En réponse à la crise alimentaire induite par COVID-19, nous voyons les implications suivantes pour le CSA :
- Premièrement, le CSA doit servir de plateforme d’échange et d’apprentissage. Pour les discussions ultérieures dans le cadre de ce processus, il serait important d’entendre les gouvernements et les autres agences des Nations unies, comme l’OIT, le Haut-Commissariat des Nations unies pour les réfugiés, l’ONU Femmes, le Haut-Commissariat des Nations unies aux Droits humains, l’Instance permanente des Nations unies sur les questions autochtones, ou les représentants spéciaux comme les rapporteurs spéciaux sur le Droit à l’alimentation, l’extrême pauvreté et les Droits humains ou le mécanisme d’experts pour les Droits des peuples autochtones).
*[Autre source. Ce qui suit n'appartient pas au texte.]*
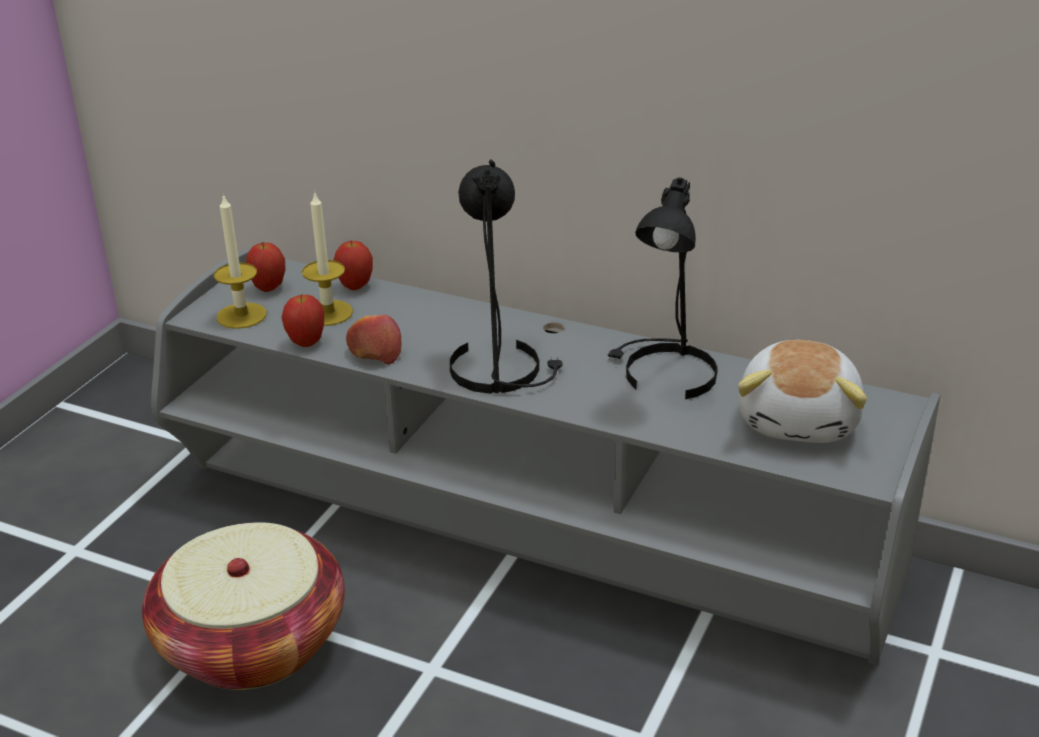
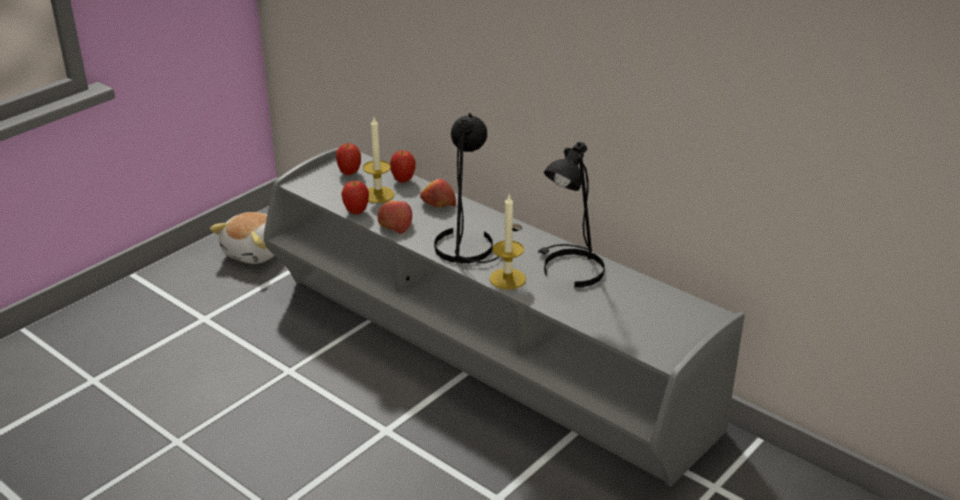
camera: 15 degrees right, 0 degrees up
(241, 315) = (325, 188): candle -> candle (507, 279)
(252, 643) = (286, 393): basket -> none
(423, 311) = (437, 203): none -> apple
(800, 420) = (642, 313): plush toy -> plush toy (256, 252)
Le format de ces discussions doit être convenu d’un commun accord au sein du CSA par le Bureau, avec la consultation du GC.
- Deuxièmement – ces discussions doivent éclairer les orientations politiques du CSA. Avec toutes les contributions de ses membres et participants, le CSA devrait élaborer une réponse politique globale à la crise alimentaire qui puisse soutenir les gouvernements dans leurs réponses nationales à la crise. Cette réponse politique pourrait être élaborée sur la base des travaux en cours du Groupe d’experts de haut niveau, elle devrait comprendre des consultations et elle pourrait, avec le soutien d’un facilitateur, conduire à l’adoption d’un document d’orientation politique lors de la prochaine session plénière du CSA. Nous nous associons aux voix des pays – l’Iran et la France – qui ont exprimé dans le webinaire la nécessité pour le Groupe d’experts de mettre à jour sa Note sur la crise de Covid-19 au-delà du mois de juin, avec des recommandations pour le moyen et le long terme et sur la manière d’évaluer la résilience et la durabilité des systèmes alimentaires.
- Troisièmement – les enseignements tirés de cette crise doivent alimenter les processus en cours du CSA sur les systèmes alimentaires et la nutrition et l’agroécologie et d’autres approches innovantes, ainsi que les futurs axes de travail sur l’égalité des droits entre les genres, la jeunesse, les inégalités et les données. Il est inutile de souligner que le thème des inégalités est aujourd’hui plus urgent que jamais lorsqu’il s’agit de traiter les causes et les réponses aux anciennes et nouvelles crises alimentaires.
- Quatrièmement – ramener sur le terrain les résultats négociés à Rome : le CSA a développé d’importants instruments politiques qui peuvent et doivent être utilisés maintenant pour élaborer des réponses aux crises en matière de politiques publiques. Des chapitres essentiels des orientations politiques du CSA sur la protection sociale, l’accès des petits exploitants aux marchés, l’eau, la terre, les crises prolongées, l’investissement dans les petites exploitations agricoles, la volatilité des prix, la forêsterie, l’élevage et l’agriculture durable sont désormais applicables à de nombreux problèmes et défis exacerbés par la crise.
- La session plénière du CSA 47, quand elle pourra se tenir, devra consacrer une attention particulière à la crise alimentaire et inclure par exemple une session extraordinaire de deux jours avec la participation des ministres des pays membres. Elle devra garantir la pleine inclusion des secteurs sociaux les plus touchées dans l’élaboration de la réponse politique globale à la crise alimentaire.